**Problem description**
In the rows below, take the lines from the one containing "to the Lord;" up to and including the one containing "separate for God." and put them into a JSON list of strings, one string per line, skipping blank lines.

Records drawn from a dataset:
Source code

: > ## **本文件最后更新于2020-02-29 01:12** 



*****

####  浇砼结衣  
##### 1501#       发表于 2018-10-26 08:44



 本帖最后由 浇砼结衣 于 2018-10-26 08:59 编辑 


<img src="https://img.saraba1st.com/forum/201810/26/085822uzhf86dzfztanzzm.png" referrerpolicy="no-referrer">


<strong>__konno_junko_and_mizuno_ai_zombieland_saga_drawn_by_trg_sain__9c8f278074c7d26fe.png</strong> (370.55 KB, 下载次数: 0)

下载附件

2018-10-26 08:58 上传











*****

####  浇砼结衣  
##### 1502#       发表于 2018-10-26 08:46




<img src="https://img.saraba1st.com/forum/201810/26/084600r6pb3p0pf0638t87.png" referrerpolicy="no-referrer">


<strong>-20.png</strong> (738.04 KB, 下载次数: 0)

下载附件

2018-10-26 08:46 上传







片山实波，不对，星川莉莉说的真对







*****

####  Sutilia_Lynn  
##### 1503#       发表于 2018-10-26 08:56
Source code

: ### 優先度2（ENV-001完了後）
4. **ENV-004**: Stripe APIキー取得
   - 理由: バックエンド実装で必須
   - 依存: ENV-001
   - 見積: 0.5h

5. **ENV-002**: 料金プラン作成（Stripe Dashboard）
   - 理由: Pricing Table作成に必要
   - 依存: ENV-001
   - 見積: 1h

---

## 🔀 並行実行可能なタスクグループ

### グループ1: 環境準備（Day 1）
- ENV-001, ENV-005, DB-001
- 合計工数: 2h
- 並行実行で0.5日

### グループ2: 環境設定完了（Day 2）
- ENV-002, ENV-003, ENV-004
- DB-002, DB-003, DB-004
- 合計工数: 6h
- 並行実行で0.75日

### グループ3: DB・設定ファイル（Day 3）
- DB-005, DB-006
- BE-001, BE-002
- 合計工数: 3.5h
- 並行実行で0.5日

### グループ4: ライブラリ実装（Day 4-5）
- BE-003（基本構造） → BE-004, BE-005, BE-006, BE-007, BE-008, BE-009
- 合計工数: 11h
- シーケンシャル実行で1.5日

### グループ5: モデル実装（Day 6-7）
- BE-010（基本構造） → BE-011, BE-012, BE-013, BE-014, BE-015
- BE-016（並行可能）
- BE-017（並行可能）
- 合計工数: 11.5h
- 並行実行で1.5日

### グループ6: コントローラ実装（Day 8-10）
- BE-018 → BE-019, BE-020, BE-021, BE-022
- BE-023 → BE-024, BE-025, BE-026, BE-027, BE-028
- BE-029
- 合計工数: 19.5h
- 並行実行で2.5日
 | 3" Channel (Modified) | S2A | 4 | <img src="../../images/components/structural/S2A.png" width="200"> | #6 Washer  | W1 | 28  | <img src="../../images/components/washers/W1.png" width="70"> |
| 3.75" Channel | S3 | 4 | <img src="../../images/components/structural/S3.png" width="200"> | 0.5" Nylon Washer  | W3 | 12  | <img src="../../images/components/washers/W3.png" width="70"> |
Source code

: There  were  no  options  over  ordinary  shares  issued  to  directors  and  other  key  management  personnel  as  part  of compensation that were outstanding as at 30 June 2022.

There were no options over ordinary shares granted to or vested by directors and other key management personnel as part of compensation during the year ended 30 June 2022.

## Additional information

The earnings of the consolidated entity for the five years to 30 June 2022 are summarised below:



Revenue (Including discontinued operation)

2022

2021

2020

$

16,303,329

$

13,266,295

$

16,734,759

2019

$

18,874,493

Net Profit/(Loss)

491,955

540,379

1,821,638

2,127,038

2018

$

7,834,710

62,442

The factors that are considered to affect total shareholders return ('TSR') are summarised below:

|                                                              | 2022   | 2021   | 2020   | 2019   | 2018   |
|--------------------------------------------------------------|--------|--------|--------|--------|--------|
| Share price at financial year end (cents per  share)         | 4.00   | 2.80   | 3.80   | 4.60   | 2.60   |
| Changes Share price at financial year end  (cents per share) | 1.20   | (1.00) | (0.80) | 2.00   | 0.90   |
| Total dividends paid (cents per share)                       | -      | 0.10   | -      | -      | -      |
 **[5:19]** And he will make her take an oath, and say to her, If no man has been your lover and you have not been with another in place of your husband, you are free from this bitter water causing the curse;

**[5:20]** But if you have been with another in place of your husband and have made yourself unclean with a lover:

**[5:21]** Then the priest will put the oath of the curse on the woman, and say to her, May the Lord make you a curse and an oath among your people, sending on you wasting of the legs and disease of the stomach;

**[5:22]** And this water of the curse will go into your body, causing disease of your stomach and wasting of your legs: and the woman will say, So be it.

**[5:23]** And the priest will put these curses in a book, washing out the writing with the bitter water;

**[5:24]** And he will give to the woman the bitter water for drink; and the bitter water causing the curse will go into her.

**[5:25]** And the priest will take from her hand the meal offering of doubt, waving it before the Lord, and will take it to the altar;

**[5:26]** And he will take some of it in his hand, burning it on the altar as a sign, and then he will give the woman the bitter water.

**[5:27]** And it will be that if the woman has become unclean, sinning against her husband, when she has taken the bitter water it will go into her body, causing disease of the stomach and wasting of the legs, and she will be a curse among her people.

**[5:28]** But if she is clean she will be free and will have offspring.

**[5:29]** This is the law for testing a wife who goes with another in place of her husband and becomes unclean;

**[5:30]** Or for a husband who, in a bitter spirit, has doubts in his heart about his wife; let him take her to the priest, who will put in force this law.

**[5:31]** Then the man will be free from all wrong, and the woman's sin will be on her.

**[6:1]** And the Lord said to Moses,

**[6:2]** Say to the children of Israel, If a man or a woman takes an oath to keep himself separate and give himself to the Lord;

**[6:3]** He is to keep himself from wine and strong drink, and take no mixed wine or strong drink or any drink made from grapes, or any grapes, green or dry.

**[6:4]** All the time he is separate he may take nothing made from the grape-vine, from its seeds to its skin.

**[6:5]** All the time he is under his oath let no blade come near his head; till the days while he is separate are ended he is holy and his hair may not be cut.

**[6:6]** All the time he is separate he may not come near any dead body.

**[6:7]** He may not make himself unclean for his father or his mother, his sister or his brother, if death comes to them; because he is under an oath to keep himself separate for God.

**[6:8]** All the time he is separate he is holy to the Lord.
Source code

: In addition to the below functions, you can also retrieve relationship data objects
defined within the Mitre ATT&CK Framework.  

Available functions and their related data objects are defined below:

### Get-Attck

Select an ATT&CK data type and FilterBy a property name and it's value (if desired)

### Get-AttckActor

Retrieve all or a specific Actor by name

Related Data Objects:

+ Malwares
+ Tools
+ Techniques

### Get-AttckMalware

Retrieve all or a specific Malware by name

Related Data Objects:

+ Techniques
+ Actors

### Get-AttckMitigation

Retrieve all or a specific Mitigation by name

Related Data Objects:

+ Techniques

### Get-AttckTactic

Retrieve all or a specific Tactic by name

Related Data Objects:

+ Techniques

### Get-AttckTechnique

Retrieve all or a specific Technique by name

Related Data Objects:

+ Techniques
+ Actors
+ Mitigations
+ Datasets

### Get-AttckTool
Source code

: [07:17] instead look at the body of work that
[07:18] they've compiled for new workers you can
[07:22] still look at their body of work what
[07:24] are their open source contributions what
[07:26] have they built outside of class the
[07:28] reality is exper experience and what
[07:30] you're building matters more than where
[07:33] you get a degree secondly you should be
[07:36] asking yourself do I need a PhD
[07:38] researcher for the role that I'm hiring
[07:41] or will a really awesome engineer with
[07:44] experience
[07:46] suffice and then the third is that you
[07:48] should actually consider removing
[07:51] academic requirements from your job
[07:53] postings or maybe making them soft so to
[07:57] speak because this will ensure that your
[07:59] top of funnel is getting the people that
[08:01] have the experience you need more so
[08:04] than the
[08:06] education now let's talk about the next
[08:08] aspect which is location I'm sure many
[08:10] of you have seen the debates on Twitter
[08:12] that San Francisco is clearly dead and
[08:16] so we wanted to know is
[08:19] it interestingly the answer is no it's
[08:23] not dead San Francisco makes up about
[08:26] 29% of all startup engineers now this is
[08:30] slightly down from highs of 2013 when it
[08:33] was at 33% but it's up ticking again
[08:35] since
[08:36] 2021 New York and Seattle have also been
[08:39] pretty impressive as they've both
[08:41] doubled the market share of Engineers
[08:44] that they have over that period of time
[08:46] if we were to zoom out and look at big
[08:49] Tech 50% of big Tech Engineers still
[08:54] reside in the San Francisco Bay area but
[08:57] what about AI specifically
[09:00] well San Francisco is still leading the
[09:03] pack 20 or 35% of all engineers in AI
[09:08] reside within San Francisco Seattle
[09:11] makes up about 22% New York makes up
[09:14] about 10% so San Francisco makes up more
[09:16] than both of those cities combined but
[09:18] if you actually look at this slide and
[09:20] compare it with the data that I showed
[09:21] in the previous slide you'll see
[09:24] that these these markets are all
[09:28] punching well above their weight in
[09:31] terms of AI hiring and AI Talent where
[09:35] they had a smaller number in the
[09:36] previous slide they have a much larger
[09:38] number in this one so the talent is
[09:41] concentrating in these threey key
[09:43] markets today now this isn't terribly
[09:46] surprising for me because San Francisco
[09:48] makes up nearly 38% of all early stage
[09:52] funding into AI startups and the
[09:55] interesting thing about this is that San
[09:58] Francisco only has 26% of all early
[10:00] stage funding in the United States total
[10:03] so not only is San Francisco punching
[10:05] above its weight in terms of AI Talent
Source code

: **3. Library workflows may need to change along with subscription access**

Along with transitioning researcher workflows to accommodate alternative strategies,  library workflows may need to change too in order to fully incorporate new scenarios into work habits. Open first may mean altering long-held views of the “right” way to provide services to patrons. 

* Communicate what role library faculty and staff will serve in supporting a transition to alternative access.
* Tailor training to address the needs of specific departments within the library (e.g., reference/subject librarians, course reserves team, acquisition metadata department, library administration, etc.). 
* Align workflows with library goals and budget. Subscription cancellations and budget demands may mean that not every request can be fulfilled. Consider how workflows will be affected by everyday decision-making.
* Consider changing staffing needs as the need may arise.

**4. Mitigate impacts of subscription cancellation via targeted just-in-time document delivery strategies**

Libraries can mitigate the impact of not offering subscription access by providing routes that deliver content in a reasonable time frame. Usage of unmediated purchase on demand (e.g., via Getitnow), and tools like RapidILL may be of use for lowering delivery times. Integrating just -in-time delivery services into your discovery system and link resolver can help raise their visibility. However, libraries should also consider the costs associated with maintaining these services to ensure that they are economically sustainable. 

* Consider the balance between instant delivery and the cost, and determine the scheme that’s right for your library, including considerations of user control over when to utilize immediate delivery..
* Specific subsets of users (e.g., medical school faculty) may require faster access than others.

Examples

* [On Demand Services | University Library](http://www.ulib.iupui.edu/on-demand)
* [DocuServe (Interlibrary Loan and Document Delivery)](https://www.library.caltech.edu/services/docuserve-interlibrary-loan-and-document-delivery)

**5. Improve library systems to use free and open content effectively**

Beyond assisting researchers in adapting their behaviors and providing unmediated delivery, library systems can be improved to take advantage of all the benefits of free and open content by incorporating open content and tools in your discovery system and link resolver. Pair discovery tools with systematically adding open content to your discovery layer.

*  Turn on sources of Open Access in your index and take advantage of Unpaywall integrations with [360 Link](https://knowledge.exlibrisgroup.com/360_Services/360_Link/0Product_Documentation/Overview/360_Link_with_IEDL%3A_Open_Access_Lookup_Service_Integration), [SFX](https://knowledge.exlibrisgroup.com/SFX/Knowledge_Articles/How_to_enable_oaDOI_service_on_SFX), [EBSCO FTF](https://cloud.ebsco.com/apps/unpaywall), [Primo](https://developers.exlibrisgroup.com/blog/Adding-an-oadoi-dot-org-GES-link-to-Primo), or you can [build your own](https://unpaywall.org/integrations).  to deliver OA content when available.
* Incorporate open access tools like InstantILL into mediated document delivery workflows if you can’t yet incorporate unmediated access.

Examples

**Solution to the exercise**
[
  "**[6:2]** Say to the children of Israel, If a man or a woman takes an oath to keep himself separate and give himself to the Lord;",
  "**[6:3]** He is to keep himself from wine and strong drink, and take no mixed wine or strong drink or any drink made from grapes, or any grapes, green or dry.",
  "**[6:4]** All the time he is separate he may take nothing made from the grape-vine, from its seeds to its skin.",
  "**[6:5]** All the time he is under his oath let no blade come near his head; till the days while he is separate are ended he is holy and his hair may not be cut.",
  "**[6:6]** All the time he is separate he may not come near any dead body.",
  "**[6:7]** He may not make himself unclean for his father or his mother, his sister or his brother, if death comes to them; because he is under an oath to keep himself separate for God."
]